#### Tasks to carry out
[1] List every function name that is defined with "def" in the introduction to decorators.
[2] Continue the introduction to decorators from the point where its text ends.

──────── Document section ────────

=======================
  Intro to decorators
=======================

A decorator is a closure that extends another function by wrapping it
and returning a new function.

For example let's make some simple decorators that print some
debugging info to a buffer for us to inspect.

First, we'll extend StringIO so we don't have to keep calling strip()
in this doctest whenever we inspect our buffer.  We'll use a decorator
to extend StringIO to call strip for us.  Like a monkeypatch, the
decorator replaces the method for all instances of the class. Unlike a
monkey patch, the decorator only extends the original function; note
our closure does not duplicate or reimplement any of the 'getvalue'
method's logic ::

    >>> def addstrip(getvalue):
    ...     def newgetvalue(*args, **kw):
    ...         value = getvalue(*args, **kw)
    ...         return value.strip()
    ...     return newgetvalue

Let's import StringIO and decorate!  First we'll try the normal
behavior ::
    
    >>> from StringIO import StringIO
    >>> output = StringIO()
    >>> print >> output, 'bhaaaaa'
    >>> print output.getvalue()
    bhaaaaa
    <BLANKLINE>

Now let's decorate and compare the same example ::

    >>> StringIO.old_getvalue = StringIO.getvalue
    >>> StringIO.getvalue = addstrip(StringIO.old_getvalue)
    >>> output = StringIO()
    >>> print >> output, 'bhaaaaa'
    >>> print output.getvalue()
    bhaaaaa

Ahh...no annoying blankline!

Now, let's use decorators to extend code within our control.  We'll
define a buffer accesible to the namespace of the closures; the new
'decorate' functions can print to this, and we can look at it and see
what is going on ::
    
    >>> output = StringIO()

Now, we will define a closure.  It will print the name of the function
passed to it, and wrap that function with behavior to print the
function's name, arguments, and return value to our buffer ::

    >>> def print_info(f):
    ...     print >> output, 'sprucing up %s' %f.__name__
    ...     def newfunc(*args, **kwargs):
    ...         value = f(*args, **kwargs);
    ...         info = (f.__name__, args, value)

──────── Data entries ────────

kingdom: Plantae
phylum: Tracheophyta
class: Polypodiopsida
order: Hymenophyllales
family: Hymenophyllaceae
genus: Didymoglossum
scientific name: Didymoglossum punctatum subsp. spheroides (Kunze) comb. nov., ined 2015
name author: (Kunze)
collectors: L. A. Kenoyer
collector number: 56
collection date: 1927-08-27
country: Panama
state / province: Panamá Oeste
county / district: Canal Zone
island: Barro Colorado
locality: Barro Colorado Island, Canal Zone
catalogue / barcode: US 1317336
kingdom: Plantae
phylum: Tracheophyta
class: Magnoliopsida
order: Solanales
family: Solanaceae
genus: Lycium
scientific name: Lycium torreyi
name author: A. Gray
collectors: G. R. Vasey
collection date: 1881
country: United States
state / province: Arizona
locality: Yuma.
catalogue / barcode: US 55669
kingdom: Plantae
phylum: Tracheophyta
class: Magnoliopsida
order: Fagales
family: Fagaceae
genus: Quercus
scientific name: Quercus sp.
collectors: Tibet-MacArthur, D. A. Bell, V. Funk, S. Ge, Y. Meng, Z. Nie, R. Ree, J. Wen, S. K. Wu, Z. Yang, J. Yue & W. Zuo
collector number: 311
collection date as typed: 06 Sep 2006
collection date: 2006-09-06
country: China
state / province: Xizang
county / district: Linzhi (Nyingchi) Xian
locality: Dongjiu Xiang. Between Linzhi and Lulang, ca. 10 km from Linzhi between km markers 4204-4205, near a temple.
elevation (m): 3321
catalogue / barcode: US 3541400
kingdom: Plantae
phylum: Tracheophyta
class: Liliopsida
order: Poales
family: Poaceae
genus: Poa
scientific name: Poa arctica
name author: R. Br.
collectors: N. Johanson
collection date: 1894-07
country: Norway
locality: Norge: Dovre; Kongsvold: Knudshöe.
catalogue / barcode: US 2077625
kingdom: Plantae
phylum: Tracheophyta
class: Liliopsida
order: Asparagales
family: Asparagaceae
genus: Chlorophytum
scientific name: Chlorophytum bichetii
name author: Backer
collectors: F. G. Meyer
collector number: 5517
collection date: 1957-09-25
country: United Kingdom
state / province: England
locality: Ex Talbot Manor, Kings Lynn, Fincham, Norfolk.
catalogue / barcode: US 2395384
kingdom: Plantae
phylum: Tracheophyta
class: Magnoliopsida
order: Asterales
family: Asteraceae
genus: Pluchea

────────

#### Task results
[1] addstrip, newgetvalue, print_info, newfunc

[2]
    ...         print >> output, 'calling %s args:%s value:%s' %info
    ...         return value
    ...     return newfunc

We'll define a simple adding function to decorate ::

    >>> def adder(x, y): return x + y

Before python 2.4, decorators could be simply by calling the closure
on the target function like so ::

    >>> adder = print_info(adder)
    >>> print output.getvalue()
    sprucing up adder
    
    >>> adder(1, 2)
    3

    >>> print output.getvalue()
    sprucing up adder
    calling adder args:(1, 2) value:3

In python 2.4, we get some syntactic sugar to the most common
usecases for decoration more convenient and readable.  Lets
decorate 'adder' again ::

    >>> output = StringIO()
    >>> @print_info
    ... def adder(x, y): return x + y
    >>> adder(1, 2)
    3

    >>> print output.getvalue()
    sprucing up adder
    calling adder args:(1, 2) value:3

Using python2.4, we can 'stack' decorators. Stacking alludes to the
appearance in the code.  As you read down a page of python the last
decorator to wrap a function is on the first line of a function
declaration.  For example, let's create a rather generic function that
we can use to observe what happens.  We'll define a counting variable
to let us follow the application of the decorators to our function ::

    >>> output = StringIO()
    >>> global count
    >>> count = 0
    >>> def decorate(f):
    ...     fname = f.__name__
    ...     global count
    ...     count +=1
    ...     print >> output, 'step %s decorate: %s' %(count, fname)
    ...     def new(*args, **kwargs):
    ...         value = f(*args, **kwargs)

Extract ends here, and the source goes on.